El patrón de lealtad política por encima de la competencia profesional ha continuado, con el reciente nombramiento del general Dan Caine, quien carece de las calificaciones tradicionales para la presidencia del Estado Mayor Conjunto pero se considera alineado con los intereses políticos de Trump. Esta dinámica ha generado grandes preocupaciones sobre la erosión del profesionalismo y la independencia militares, ya que muchos oficiales han sido destituidos de sus puestos sin motivo aparente.
Al mismo tiempo, la administración ha enfrentado críticas por sus estrategias de despliegue, incluidas acciones controvertidas en ciudades “dirigidas por demócratas” con el pretexto de luchar contra el crimen, que enfrentaron desafíos legales por violar estatutos establecidos que prohíben la participación militar en la aplicación de la ley nacional. A nivel internacional, la participación de los militares en una iniciativa antimonopolio cuestionable plantea serias preocupaciones éticas, además del preocupante potencial de acciones extrajudiciales.

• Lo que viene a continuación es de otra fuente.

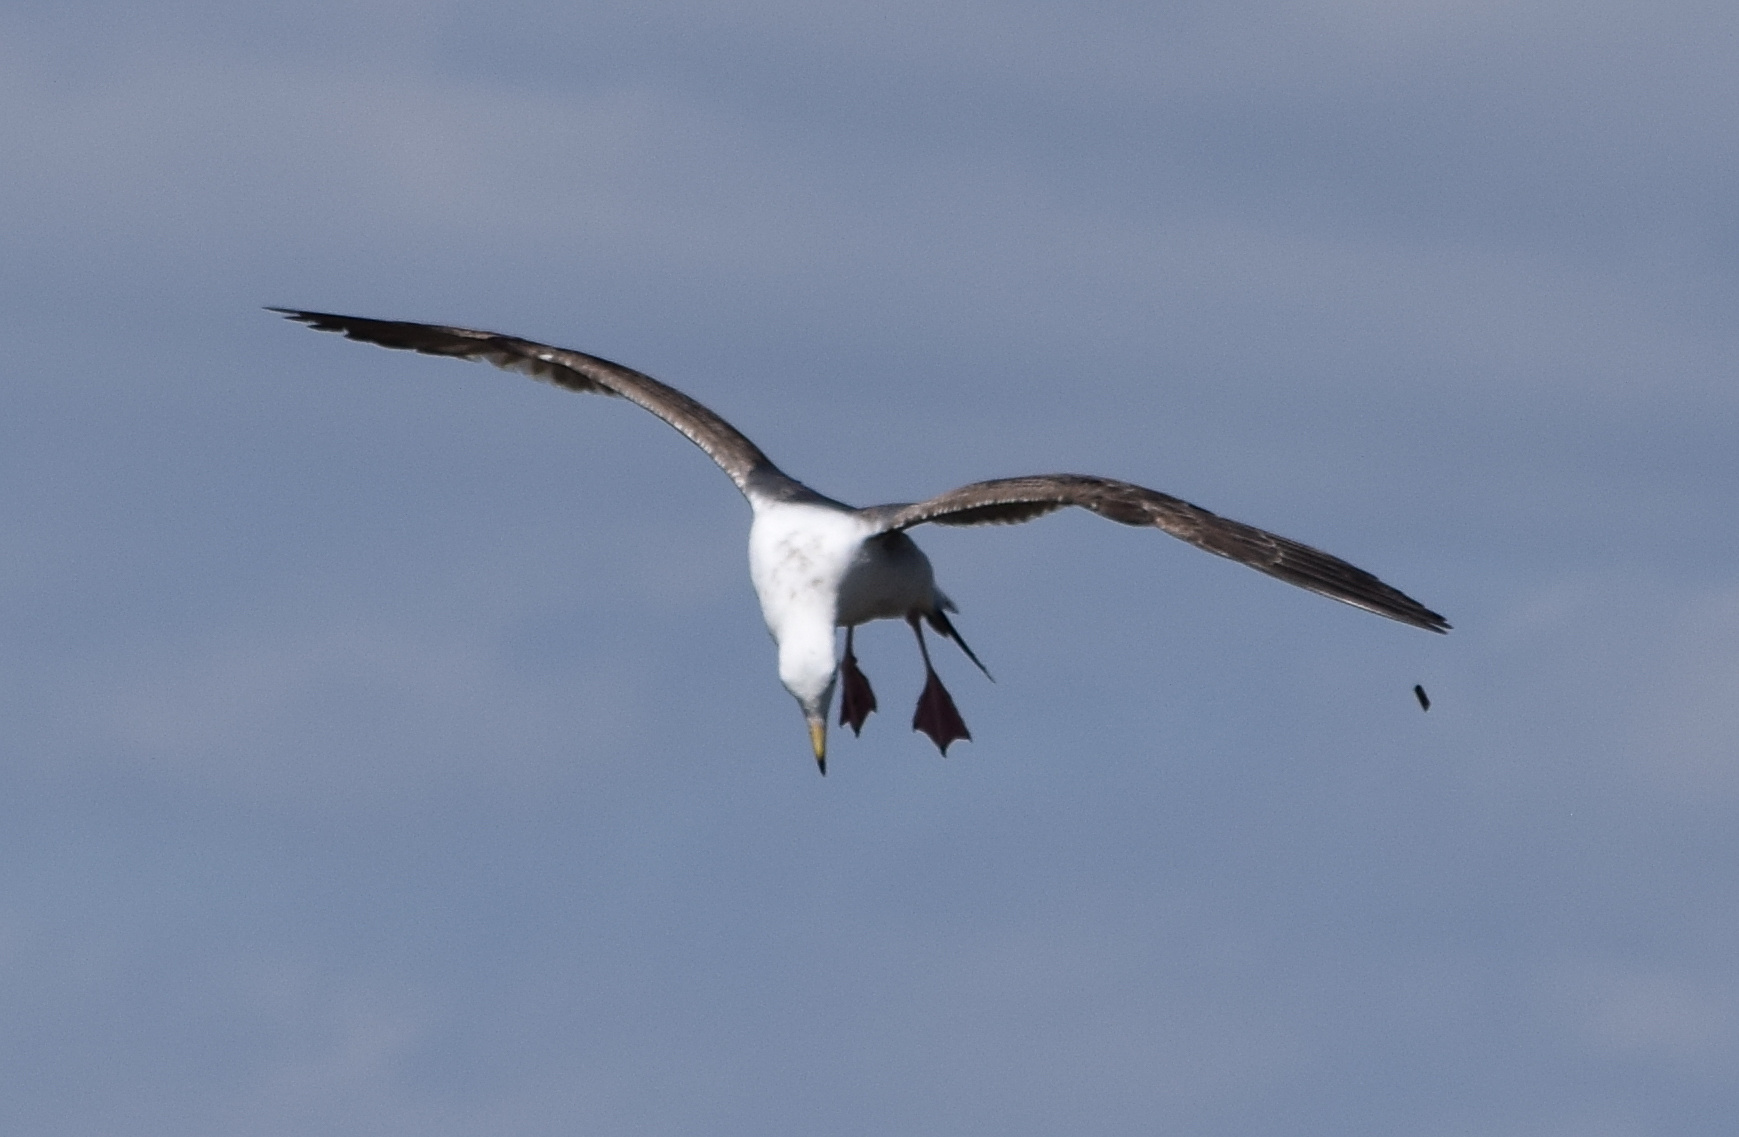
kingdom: Animalia
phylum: Chordata
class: Aves
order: Charadriiformes
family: Laridae
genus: Larus
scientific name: Larus occidentalis
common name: Western gull
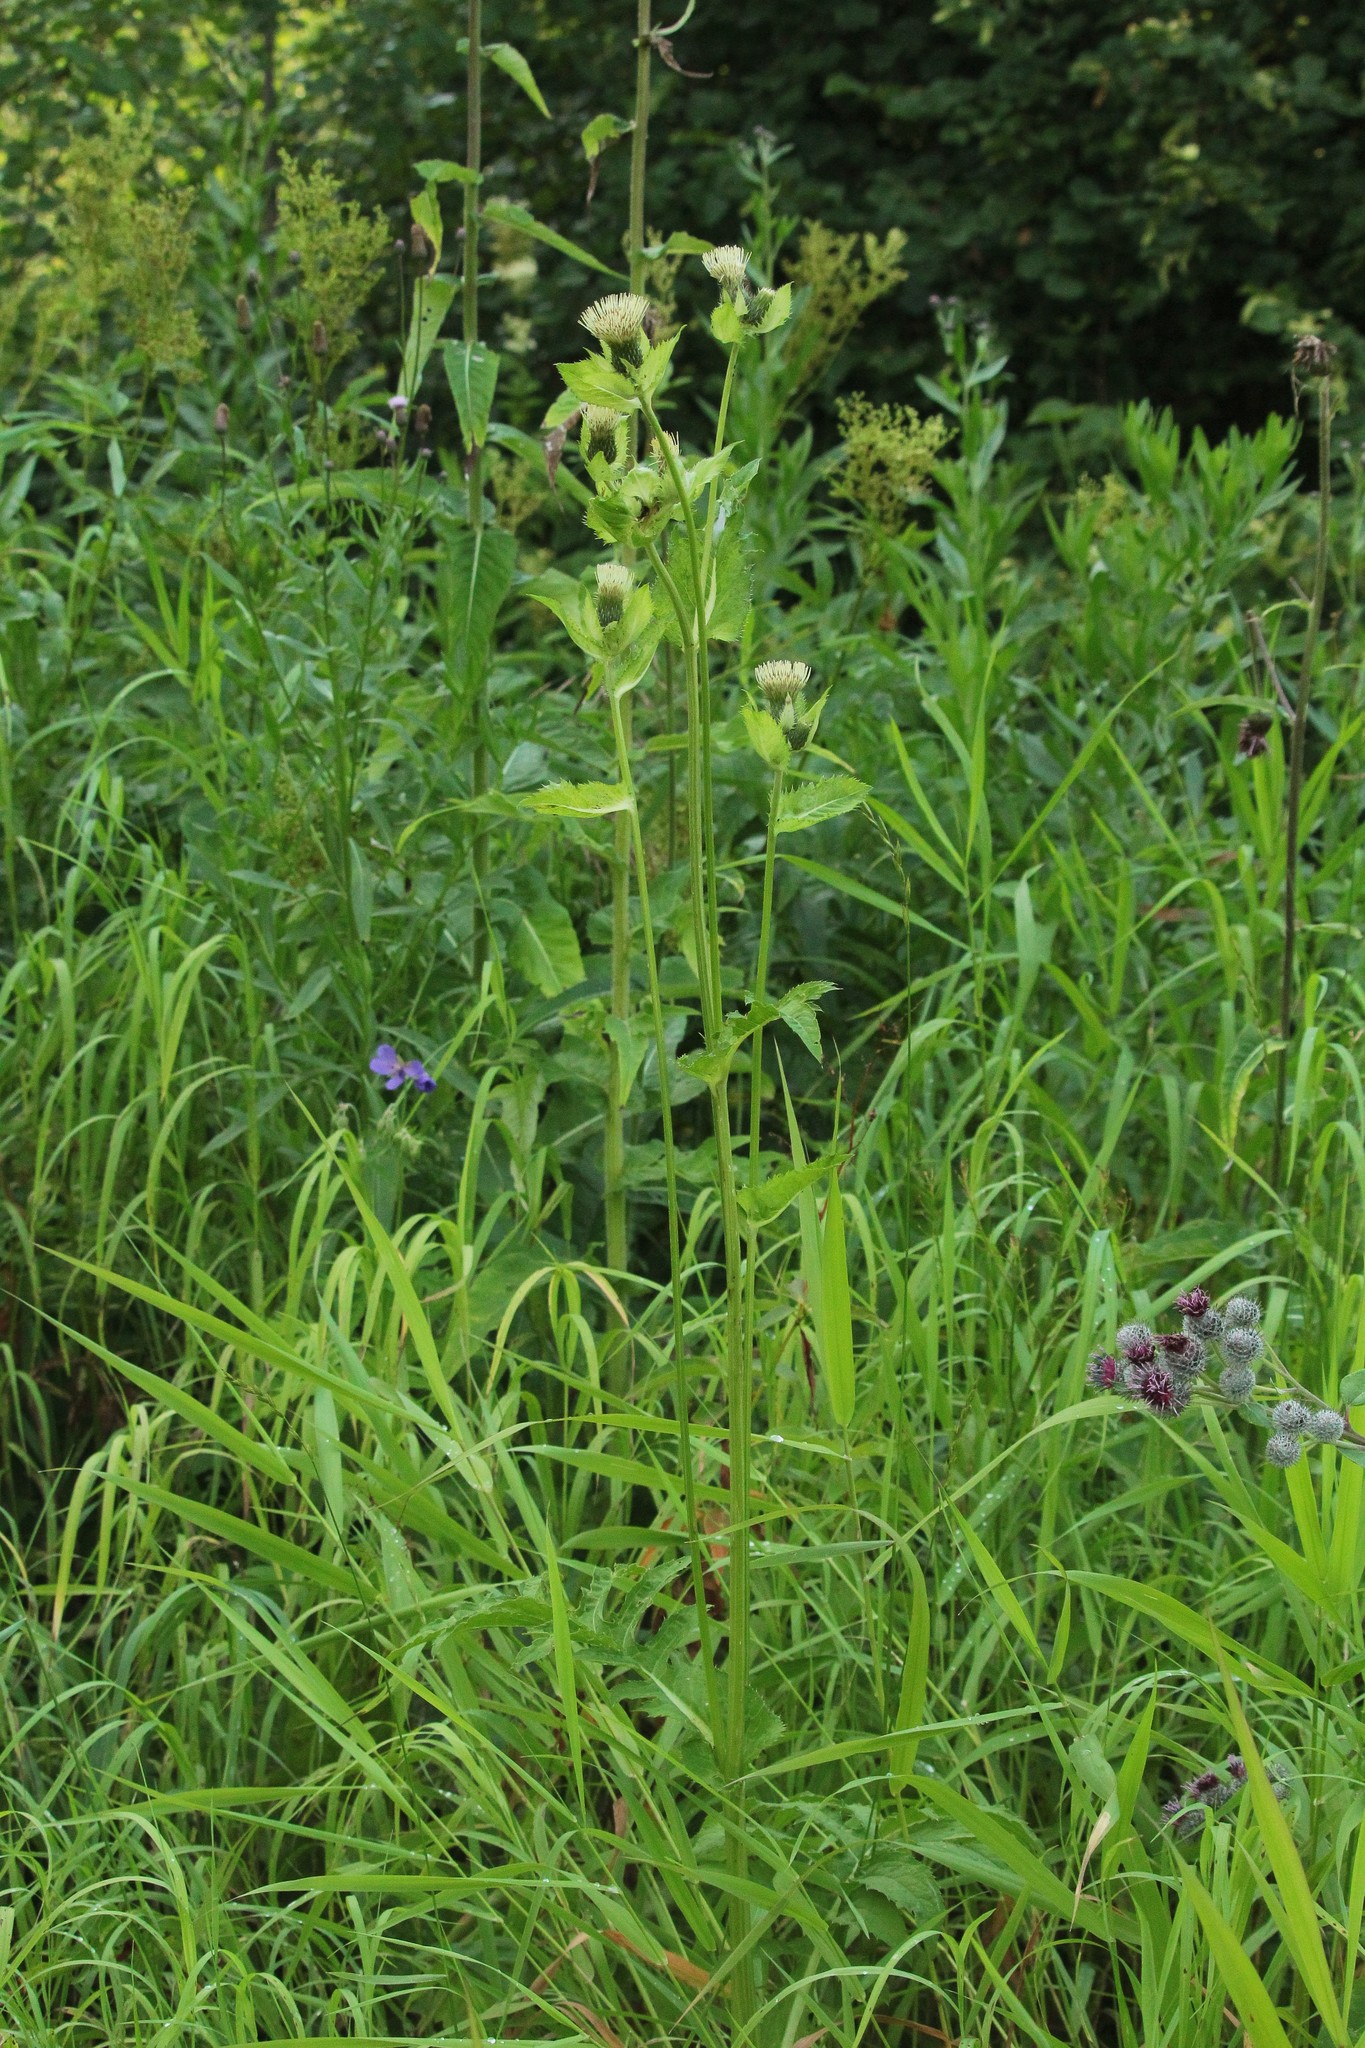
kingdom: Plantae
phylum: Tracheophyta
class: Magnoliopsida
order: Asterales
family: Asteraceae
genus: Cirsium
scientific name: Cirsium oleraceum
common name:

En respuesta a los conflictos internos, Hegseth y el gobierno han intentado suprimir las voces críticas, imponer el cumplimiento de los medios y lanzar investigaciones sobre los miembros del servicio que expresaron su oposición. Este entorno genera una cultura de miedo y lealtad que está menos arraigada en principios constitucionales que en la lealtad personal al presidente.
Mientras la administración continúa sus esfuerzos por remodelar la identidad y las operaciones militares, las implicaciones para la democracia estadounidense y las relaciones cívico-militares siguen siendo profundas. El legado del liderazgo de Trump amenaza con politizar al ejército, lo que podría resultar en un ciclo desestabilizador de interferencia partidista en nombramientos y operaciones militares, socavando los principios que históricamente han fomentado la confianza y la eficacia dentro de las fuerzas armadas de Estados Unidos.
El futuro de la postura apolítica de los militares depende de la capacidad de los líderes actuales para navegar este panorama en evolución, con la esperanza de que puedan mantener un compromiso con la democracia y los principios constitucionales en medio de una presión creciente. La presión desde arriba puede llevar a muchos oficiales a evitar el escrutinio externo ajustándose a las directrices gubernamentales cuando se trata de cuestiones éticas, una tendencia que podría tener consecuencias duraderas para la integridad y el funcionamiento militar.